● **TEXTABSCHNITT**:
Der Nachkriegskonsens, nach dem in den Betrieben nur die betrieblichen und tarifpolitischen Konflikte ausgetragen werden dürfen und die politischen Fragen über den langen Arm in den Parlamenten zu klären sind, ist durch die Etablierung der "neoliberalen Einheitspartei" verloren gegangen, womit für die Gewerkschaften die Geschäftsgrundlage einer "unpolitischen" Interessenvertretung in den Betrieben entzogen ist. Die Politisierung der Betriebsarbeit ist daher legitim, notwendig und historisch gerechtfertigt.

Für die konkrete betriebliche Praxis bedeutet dies, die Themen Sozialabbau und Umverteilung stärker in den betrieblichen Mittelpunkt der Auseinandersetzungen zu stellen.

● **BEREITGESTELLTE DATEN**:
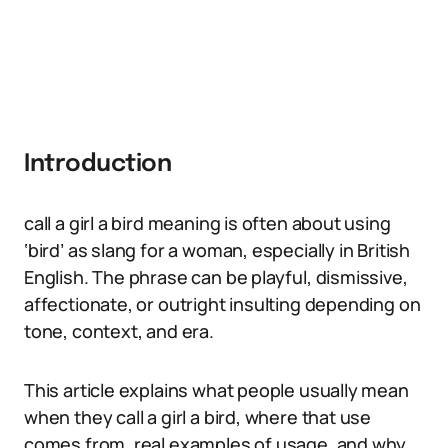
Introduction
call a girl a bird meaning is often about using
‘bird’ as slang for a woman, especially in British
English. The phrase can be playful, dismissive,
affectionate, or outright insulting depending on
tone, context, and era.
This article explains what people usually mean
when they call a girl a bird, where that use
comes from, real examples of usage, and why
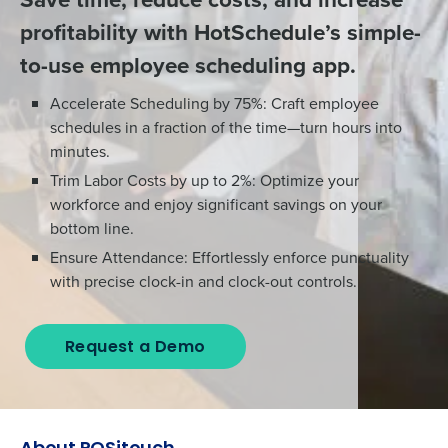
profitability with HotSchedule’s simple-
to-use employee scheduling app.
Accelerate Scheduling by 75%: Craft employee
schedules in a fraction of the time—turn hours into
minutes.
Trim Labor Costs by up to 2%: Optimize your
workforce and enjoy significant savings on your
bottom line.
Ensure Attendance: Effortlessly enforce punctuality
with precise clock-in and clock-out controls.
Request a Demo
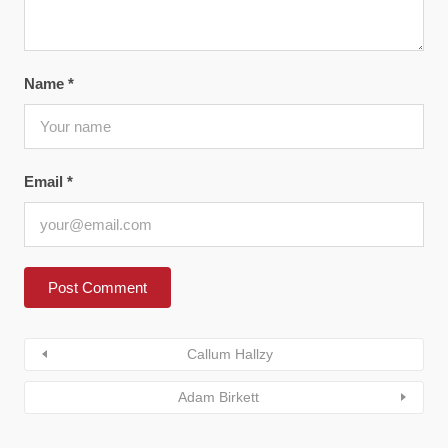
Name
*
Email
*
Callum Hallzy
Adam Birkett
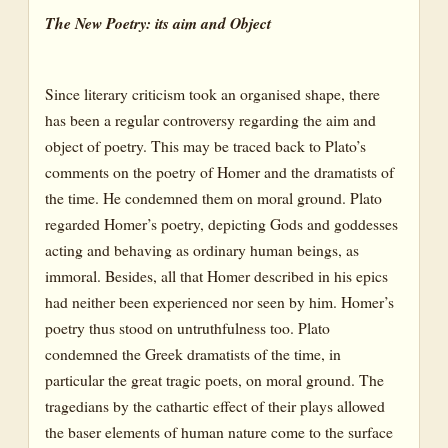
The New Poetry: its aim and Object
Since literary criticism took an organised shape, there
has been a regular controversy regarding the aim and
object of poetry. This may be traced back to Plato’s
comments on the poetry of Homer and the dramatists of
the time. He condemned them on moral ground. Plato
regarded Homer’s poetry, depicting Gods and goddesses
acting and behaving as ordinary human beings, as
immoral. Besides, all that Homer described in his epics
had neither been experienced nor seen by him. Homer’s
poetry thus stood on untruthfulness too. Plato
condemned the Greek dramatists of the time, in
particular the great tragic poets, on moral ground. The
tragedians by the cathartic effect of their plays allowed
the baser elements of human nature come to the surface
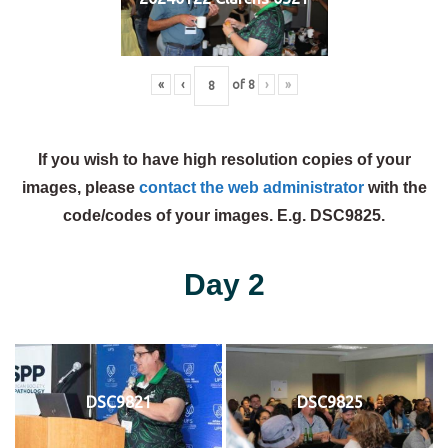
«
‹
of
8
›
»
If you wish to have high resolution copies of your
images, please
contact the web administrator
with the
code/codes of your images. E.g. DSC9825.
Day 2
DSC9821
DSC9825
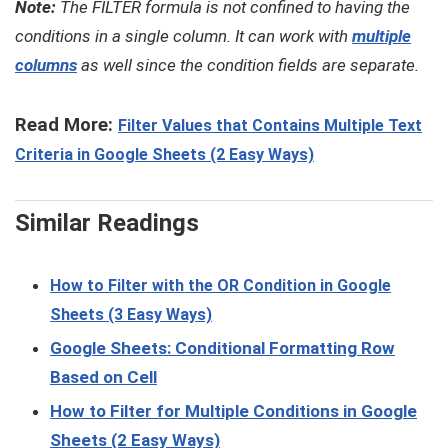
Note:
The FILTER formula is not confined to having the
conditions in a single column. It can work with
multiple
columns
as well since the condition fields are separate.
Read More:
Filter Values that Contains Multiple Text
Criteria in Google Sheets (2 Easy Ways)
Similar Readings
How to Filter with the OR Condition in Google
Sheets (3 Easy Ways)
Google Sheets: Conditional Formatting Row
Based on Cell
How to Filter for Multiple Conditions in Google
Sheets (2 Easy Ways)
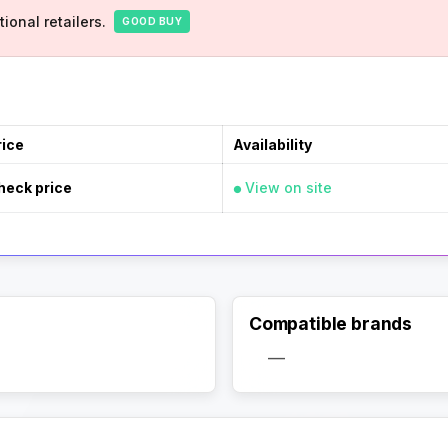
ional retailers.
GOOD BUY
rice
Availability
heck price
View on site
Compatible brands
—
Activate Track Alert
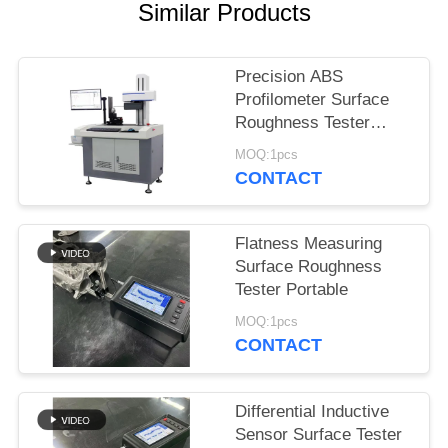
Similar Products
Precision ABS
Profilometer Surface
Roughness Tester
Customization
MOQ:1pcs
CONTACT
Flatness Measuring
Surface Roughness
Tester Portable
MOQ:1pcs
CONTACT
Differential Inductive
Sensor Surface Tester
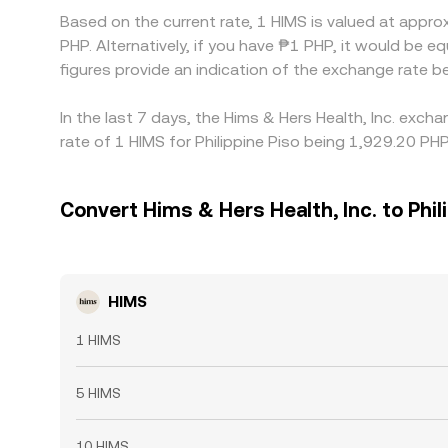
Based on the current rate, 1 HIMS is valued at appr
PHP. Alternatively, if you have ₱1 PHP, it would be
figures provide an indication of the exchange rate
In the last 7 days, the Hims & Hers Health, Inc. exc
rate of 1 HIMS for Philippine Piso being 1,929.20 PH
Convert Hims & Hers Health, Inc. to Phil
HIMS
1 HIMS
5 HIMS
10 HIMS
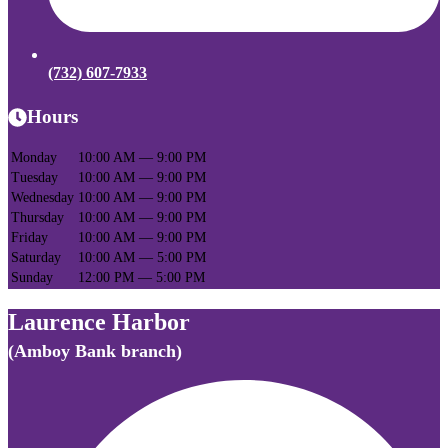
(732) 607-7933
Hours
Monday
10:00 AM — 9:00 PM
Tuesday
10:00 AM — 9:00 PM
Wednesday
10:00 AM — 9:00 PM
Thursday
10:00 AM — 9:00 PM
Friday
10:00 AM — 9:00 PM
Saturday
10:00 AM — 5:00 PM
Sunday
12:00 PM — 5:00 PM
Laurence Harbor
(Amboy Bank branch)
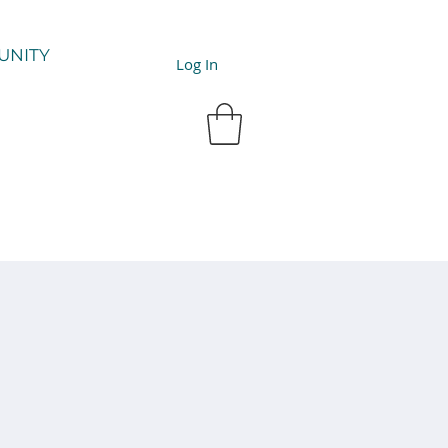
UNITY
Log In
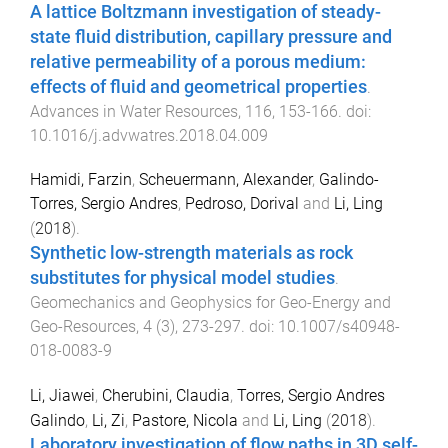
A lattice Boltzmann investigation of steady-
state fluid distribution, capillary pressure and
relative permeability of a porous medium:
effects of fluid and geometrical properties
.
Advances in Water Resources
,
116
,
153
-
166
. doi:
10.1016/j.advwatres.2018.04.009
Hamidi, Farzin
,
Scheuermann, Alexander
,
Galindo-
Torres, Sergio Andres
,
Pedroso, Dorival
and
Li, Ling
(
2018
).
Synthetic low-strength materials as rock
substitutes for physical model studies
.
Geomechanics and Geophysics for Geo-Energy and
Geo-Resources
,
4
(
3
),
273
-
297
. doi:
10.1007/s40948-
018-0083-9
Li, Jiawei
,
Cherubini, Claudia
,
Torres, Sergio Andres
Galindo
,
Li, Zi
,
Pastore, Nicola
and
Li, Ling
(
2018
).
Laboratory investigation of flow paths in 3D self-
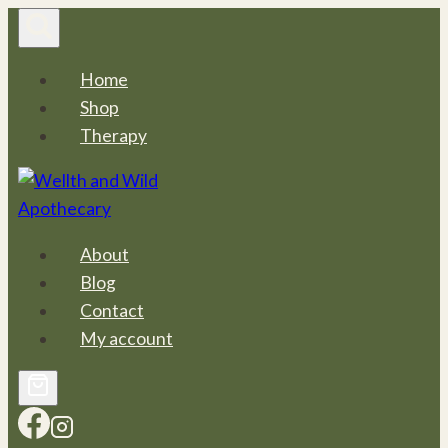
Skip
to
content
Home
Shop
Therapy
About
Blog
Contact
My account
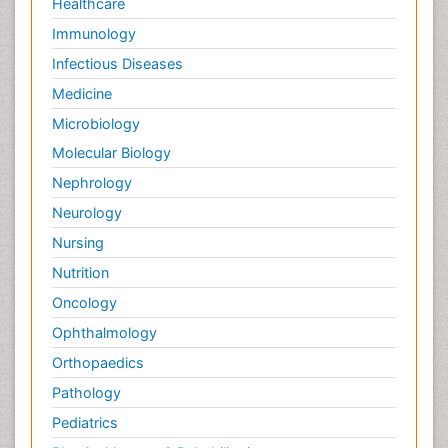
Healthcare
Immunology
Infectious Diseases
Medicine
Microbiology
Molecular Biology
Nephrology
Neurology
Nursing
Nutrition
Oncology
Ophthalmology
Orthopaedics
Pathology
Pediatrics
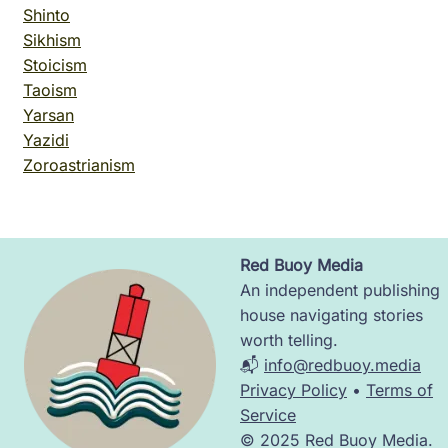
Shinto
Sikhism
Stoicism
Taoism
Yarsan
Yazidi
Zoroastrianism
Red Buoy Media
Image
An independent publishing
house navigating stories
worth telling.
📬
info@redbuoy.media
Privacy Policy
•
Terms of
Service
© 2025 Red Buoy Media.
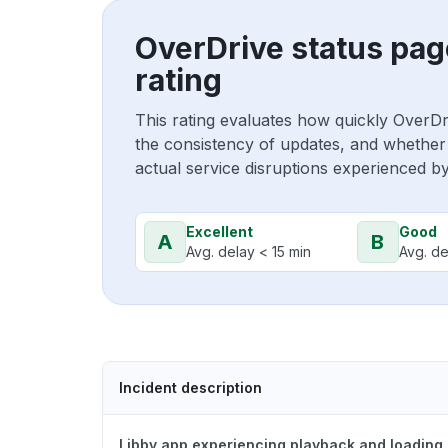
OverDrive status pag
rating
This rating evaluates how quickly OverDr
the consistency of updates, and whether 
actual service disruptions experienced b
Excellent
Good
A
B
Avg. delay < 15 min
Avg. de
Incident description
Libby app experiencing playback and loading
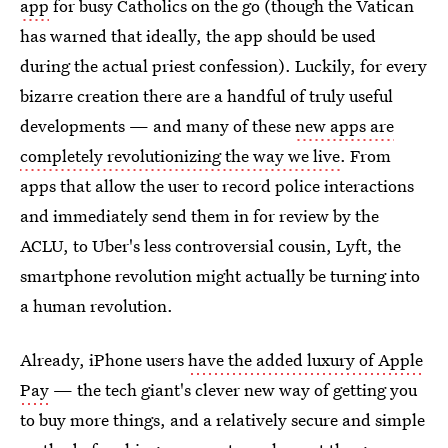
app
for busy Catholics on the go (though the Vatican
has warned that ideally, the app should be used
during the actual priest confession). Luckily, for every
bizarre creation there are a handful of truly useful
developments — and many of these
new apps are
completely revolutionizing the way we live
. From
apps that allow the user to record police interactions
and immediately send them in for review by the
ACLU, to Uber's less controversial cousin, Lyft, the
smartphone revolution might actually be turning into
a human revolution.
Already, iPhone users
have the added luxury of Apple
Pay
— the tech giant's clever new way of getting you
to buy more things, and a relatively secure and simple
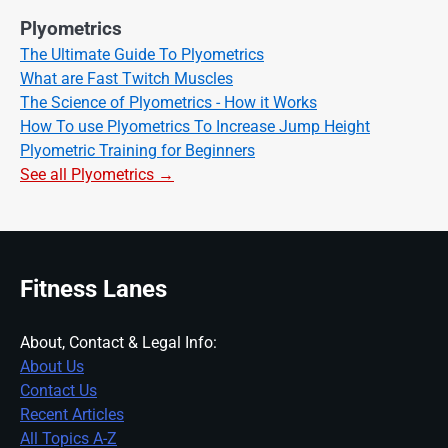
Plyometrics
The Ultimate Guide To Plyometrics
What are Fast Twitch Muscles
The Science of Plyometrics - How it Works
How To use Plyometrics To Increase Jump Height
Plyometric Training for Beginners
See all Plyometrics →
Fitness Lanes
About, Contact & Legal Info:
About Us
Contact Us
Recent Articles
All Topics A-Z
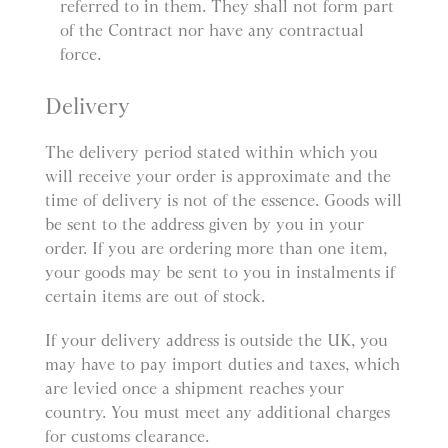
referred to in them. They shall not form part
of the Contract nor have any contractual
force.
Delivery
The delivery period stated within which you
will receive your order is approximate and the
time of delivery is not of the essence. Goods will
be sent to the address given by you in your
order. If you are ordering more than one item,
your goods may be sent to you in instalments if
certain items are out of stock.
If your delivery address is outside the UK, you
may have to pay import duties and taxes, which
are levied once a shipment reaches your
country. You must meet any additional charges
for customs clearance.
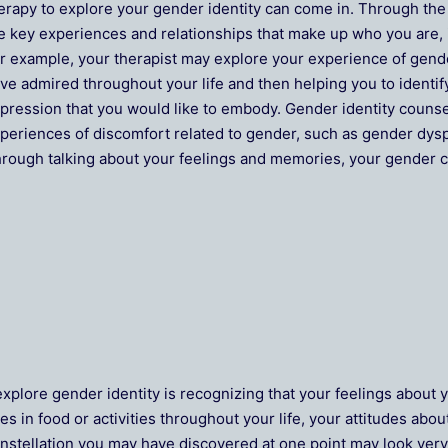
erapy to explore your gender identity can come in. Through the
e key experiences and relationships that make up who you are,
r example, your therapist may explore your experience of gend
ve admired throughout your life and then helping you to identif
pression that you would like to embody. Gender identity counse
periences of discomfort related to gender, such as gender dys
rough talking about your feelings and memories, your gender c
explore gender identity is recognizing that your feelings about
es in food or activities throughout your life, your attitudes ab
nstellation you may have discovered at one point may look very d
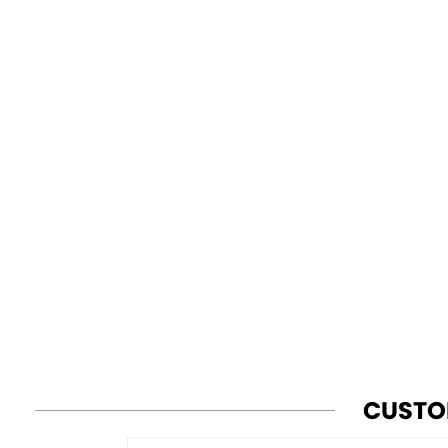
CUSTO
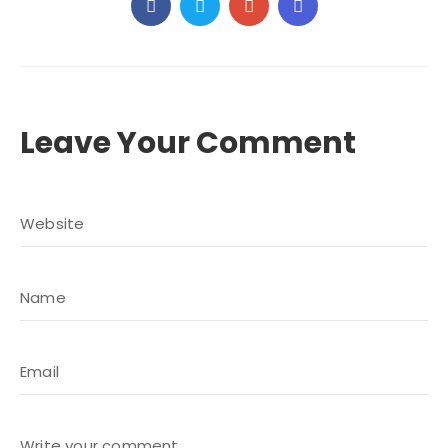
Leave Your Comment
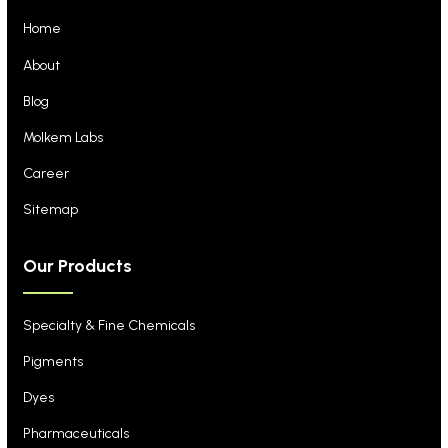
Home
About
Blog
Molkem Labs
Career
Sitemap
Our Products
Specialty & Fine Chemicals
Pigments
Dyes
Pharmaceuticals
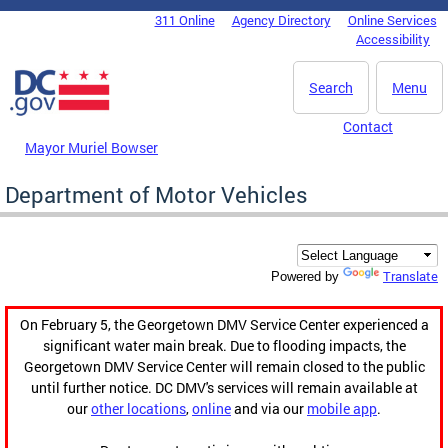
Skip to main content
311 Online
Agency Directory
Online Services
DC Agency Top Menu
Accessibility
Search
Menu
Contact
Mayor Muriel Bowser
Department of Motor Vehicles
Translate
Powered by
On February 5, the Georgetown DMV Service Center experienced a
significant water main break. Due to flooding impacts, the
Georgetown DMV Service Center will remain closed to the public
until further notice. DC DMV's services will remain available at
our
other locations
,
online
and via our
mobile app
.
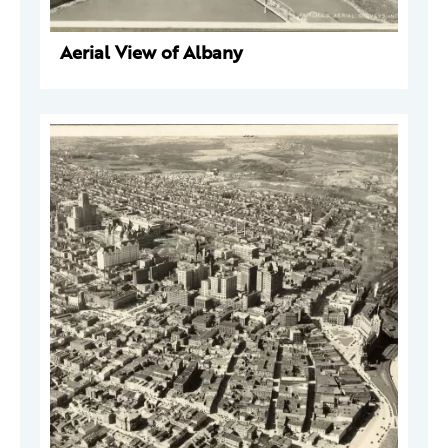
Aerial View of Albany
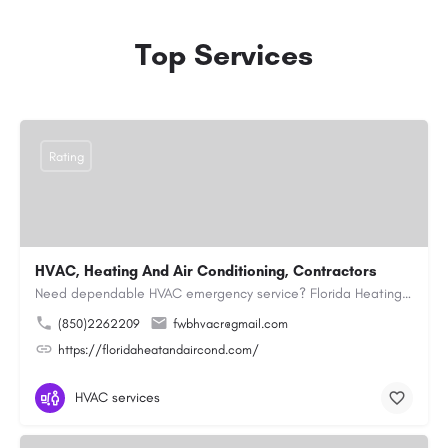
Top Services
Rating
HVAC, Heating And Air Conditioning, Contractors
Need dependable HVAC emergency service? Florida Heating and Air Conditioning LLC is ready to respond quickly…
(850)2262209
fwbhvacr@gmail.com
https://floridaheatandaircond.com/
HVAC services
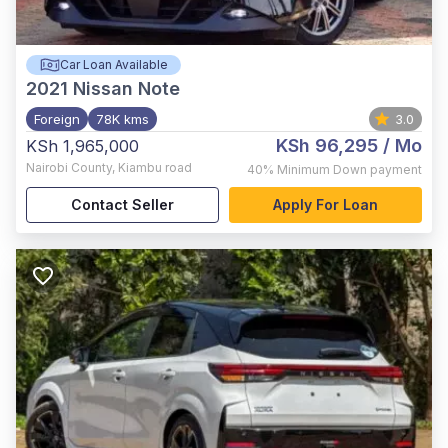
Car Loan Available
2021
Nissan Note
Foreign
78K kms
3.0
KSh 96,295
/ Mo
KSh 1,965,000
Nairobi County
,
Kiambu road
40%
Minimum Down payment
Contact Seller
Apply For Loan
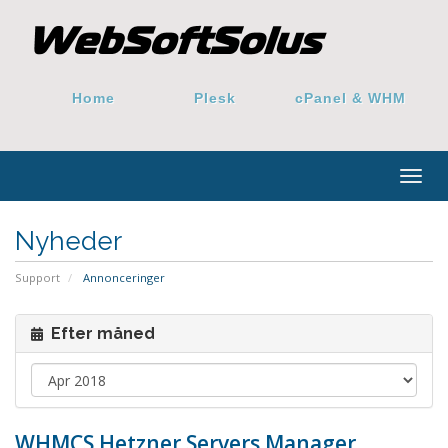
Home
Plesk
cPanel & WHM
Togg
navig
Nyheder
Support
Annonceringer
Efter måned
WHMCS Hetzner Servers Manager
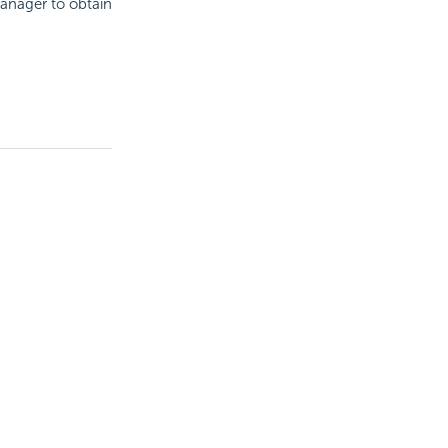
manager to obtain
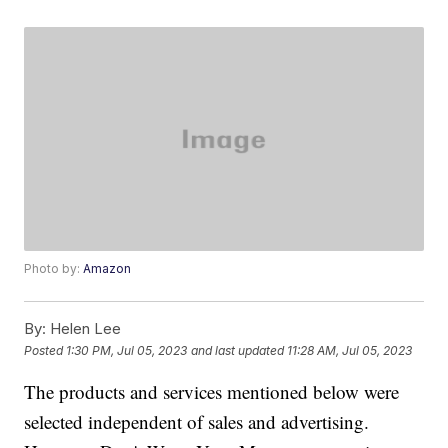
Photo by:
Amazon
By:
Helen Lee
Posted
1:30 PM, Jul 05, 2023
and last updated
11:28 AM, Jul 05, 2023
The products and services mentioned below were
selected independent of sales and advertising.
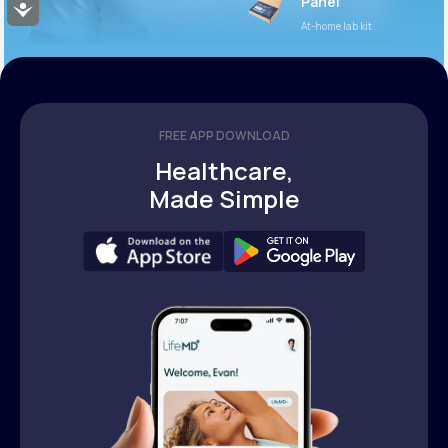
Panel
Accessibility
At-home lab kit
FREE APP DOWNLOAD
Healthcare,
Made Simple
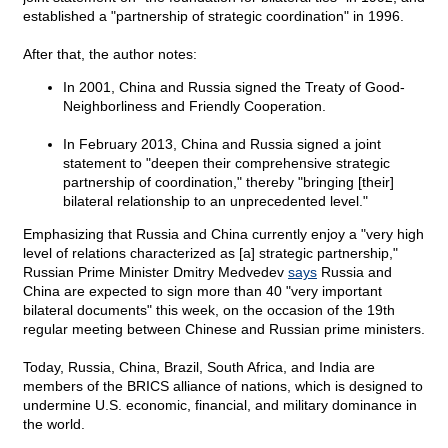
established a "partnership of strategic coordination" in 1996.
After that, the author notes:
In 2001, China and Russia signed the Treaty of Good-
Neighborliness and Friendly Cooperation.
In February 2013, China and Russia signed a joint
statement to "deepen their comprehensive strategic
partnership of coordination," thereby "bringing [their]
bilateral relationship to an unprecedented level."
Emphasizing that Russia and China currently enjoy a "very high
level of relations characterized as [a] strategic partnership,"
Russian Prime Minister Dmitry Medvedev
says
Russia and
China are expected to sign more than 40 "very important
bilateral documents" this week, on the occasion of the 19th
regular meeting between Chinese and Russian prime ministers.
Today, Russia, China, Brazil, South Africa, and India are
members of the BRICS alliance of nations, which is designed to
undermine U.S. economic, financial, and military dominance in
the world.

● **ARBEITSAUFTRAG 1**:
Kopieren Sie aus dem Textabschnitt über den Nachkriegskonsens die Passage von „Der Nachkriegskonsens, nach“ bis „Auseinandersetzungen zu stellen.“ wortgetreu.
● **ARBEITSAUFTRAG 2**:
Als was bezeichnet der Textabschnitt die Politisierung der Betriebsarbeit?

● **ANTWORTFELD 1**:
Der Nachkriegskonsens, nach dem in den Betrieben nur die betrieblichen und tarifpolitischen Konflikte ausgetragen werden dürfen und die politischen Fragen über den langen Arm in den Parlamenten zu klären sind, ist durch die Etablierung der "neoliberalen Einheitspartei" verloren gegangen, womit für die Gewerkschaften die Geschäftsgrundlage einer "unpolitischen" Interessenvertretung in den Betrieben entzogen ist. Die Politisierung der Betriebsarbeit ist daher legitim, notwendig und historisch gerechtfertigt.

Für die konkrete betriebliche Praxis bedeutet dies, die Themen Sozialabbau und Umverteilung stärker in den betrieblichen Mittelpunkt der Auseinandersetzungen zu stellen.

● **ANTWORTFELD 2**:
Als legitim, notwendig und historisch gerechtfertigt.